◆ **INSTRUCTION**: From the first line to the last, repeat the data below exactly.

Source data
====

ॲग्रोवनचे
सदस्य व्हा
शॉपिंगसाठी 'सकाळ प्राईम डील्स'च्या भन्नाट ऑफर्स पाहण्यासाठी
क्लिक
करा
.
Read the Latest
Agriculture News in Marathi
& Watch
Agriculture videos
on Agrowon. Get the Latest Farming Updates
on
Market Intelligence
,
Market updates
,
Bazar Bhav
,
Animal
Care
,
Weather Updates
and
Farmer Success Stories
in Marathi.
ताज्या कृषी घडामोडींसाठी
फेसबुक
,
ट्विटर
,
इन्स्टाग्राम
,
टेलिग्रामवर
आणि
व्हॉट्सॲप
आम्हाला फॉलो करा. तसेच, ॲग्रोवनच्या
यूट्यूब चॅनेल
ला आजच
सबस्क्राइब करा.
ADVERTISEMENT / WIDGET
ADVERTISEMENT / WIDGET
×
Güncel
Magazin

====

◆ **FINISHED TASK**:
ॲग्रोवनचे
सदस्य व्हा
शॉपिंगसाठी 'सकाळ प्राईम डील्स'च्या भन्नाट ऑफर्स पाहण्यासाठी
क्लिक
करा
.
Read the Latest
Agriculture News in Marathi
& Watch
Agriculture videos
on Agrowon. Get the Latest Farming Updates
on
Market Intelligence
,
Market updates
,
Bazar Bhav
,
Animal
Care
,
Weather Updates
and
Farmer Success Stories
in Marathi.
ताज्या कृषी घडामोडींसाठी
फेसबुक
,
ट्विटर
,
इन्स्टाग्राम
,
टेलिग्रामवर
आणि
व्हॉट्सॲप
आम्हाला फॉलो करा. तसेच, ॲग्रोवनच्या
यूट्यूब चॅनेल
ला आजच
सबस्क्राइब करा.
ADVERTISEMENT / WIDGET
ADVERTISEMENT / WIDGET
×
Güncel
Magazin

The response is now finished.